Château de Penmarc'h en Saint-Frégant, où vivent les Jézéquel


Le parcours de ce prêtre léonard est très classique : après des études au collège de Lesneven, Noël Jézéquel entre au Grand Séminaire de Quimper. L'étudiant ecclésiastique échappe au service militaire en 1900 et 1901 mais pas en 1902. Sa faible santé lui vaut d'être affecté aux services auxiliaires. Ordonné diacre en 1904, il devient prêtre le 25 juillet 1905. Il retourne alors vivre chez ses parents au château de Penmarc'h (présent en avril 1906).

Le 2 février 1909, plus de trois ans après son ordination, il reçoit sa première affectation : vicaire à Plovan, où il vient remplacer Jean-Noël Gloaguen (1871-1909), mort le 29 janvier précédent. Il assiste quelques mois le vieux recteur Carval, qui décède à son tour en décembre 1909. À partir de janvier 1910, il entame une collaboration de près de cinq ans avec le nouveau recteur, Jean-Marie Maréchal.

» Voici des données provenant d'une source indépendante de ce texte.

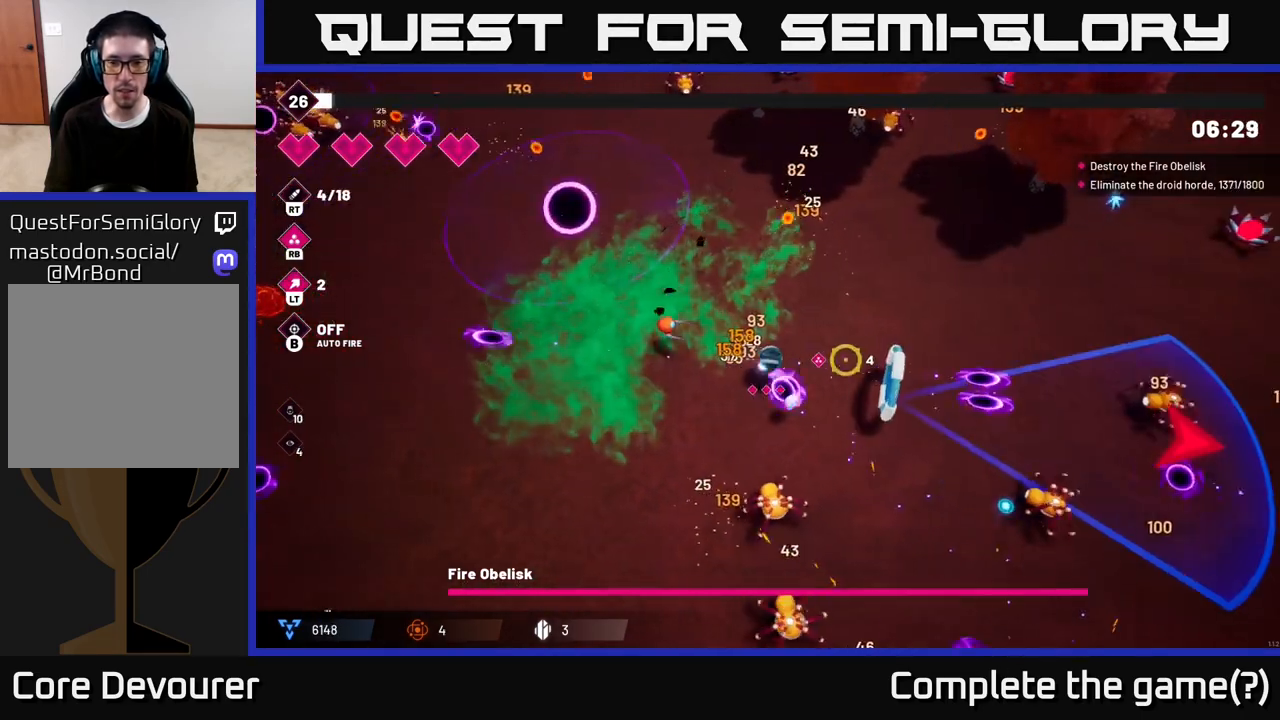
{"buttons": ["R2"], "left_stick": "right", "right_stick": "down-right", "events": [[417, "right_stick", "down-right"]]}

Le recteur Maréchal et probablement son vicaire, Noël Jézéquel, accompagnés d'un jeune bigouden, devant le porche de l'église de Plovan, vers 1910-1914 (photographie de Jacques de Thézac, coll. Musée breton)


 
C'est sans doute sur ordre de ce dernier que Noël Jézéquel est contraint de se pencher sur l'histoire de Plovan, aux environs de 1912. Car si le recteur Maréchal se charge effectivement de tenir le « registre journal », il confie à son vicaire le soin de rédiger la « partie historique ». Pour le guider dans sa tâche, une liste de « sources à consulter » est imprimée au début du registre.

 

 

Consignes du registre paroissial


 
Mais la paroisse de Plovan ne disposant pas, dans les années 1910, d'une bibliothèque suffisamment fournie pour effectuer ces recherches, le vicaire Jézéquel s'adresse à un ancien camarade de Séminaire, demeurant à Quimper, mieux à même que lui de se rendre à la bibliothèque municipale ou aux archives. Après plusieurs sollicitations postales, signes de la relative angoisse qui s'est emparée du vicaire face au travail qu'il doit accomplir, son ami prêtre lui répond ceci :

« Quimper, 3 mai 1912

Mon cher Noël,

J'ai, tout d'abord, à te prier de m'excuser de t'avoir fait attendre si longtemps. Je dois cependant, à la vérité, d'avouer que je n'ai nullement perdu de vue ta première lettre, et qu'à mes moments de loisir, j'ai fait des fouilles 1°) aux archives départementales ; 2°) à la bibliothèque de la ville ; 3°) à l'évêché. Je suis obligé, à mon grand regret, de reconnaître que le résultat de mes recherches est bien mince ! C'est, trop souvent, à cette sorte de déception qu'il faut s'attendre quand il s'agit de documents historiques sur des faits peu connus ou des coins à peu près ignorés. Une conclusion s'impose, dès maintenant : Plovan, « comme les peuples heureux », ne doit guère avoir d'histoire... du moins dans les papiers et registres de Quimper...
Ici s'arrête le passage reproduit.